As the grand Bocche di Cattaro again burst on our view and the first black and yellow sign-post of Austria was passed, we turned again for a last look at those seemingly forbidding and inhospitable mountains; but only forbidding and inhospitable to the enemy of the brave little race beyond. To the stranger, fresh from the comforts and improvements of civilisation, it is a revelation of how men live, knowing nothing of the luxuries of the outer world, and keep themselves untarnished in honour; honest and God-fearing where a man is judged by his deeds and not by his words. Where men do not steal or lie, and where the humble peasant looks his Prince in the face and says—
"Lord, I am a man like thyself."
They have their faults and failings, many of their customs seem barbaric to our eyes: but may they long be preserved from the evils of civilisation!

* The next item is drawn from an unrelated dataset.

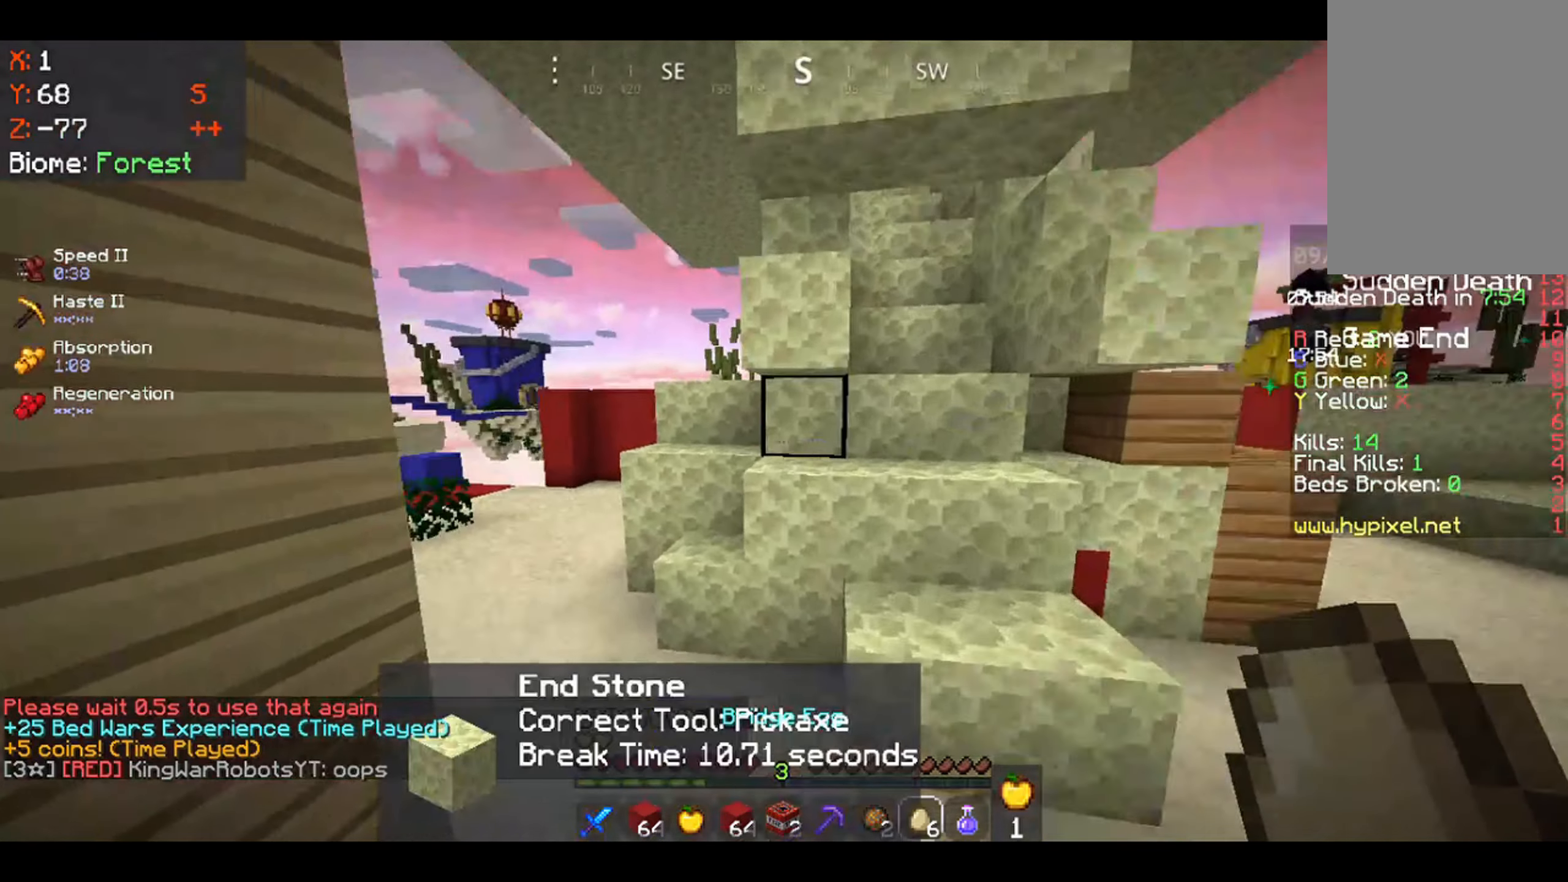
{"keys": [], "mouse": [], "events": []}
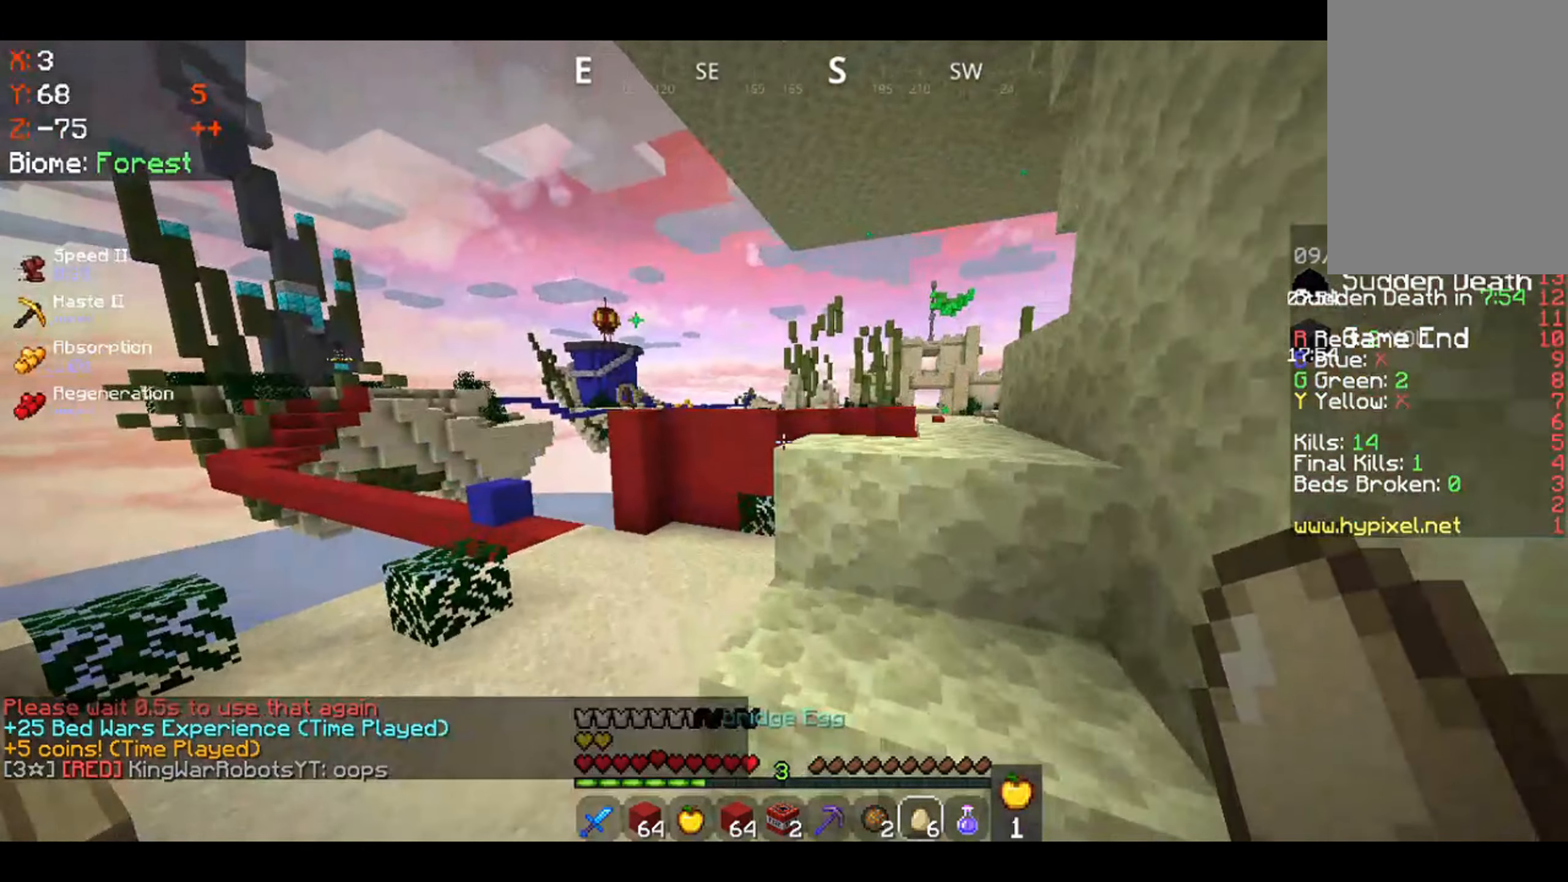
{"keys": [], "mouse": [], "events": []}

Later, as the ship ploughed her way through the waves, and the mountains of Crnagora became ever more and more faint and indistinct, we thought of Tennyson's words:—
"They rose to where their sov'ran eagle sails,
They kept their faith, their freedom, on the height,
Chaste, frugal, savage, armed by day and night
Against the Turk; whose inroad nowhere scales
Their headlong passes, but his footstep fails,
And red with blood the Crescent reels from fight
Before their dauntless hundreds in prone flight
By thousands down the crags and through the vales.
O smallest among peoples! rough rock-throne
Of Freedom! warriors beating back the swarm
Of Turkish Islâm for five hundred years,
Great Crnagora! never since thine own
Black ridges drew the cloud and broke the storm
Has breathed a race of mightier mountaineers."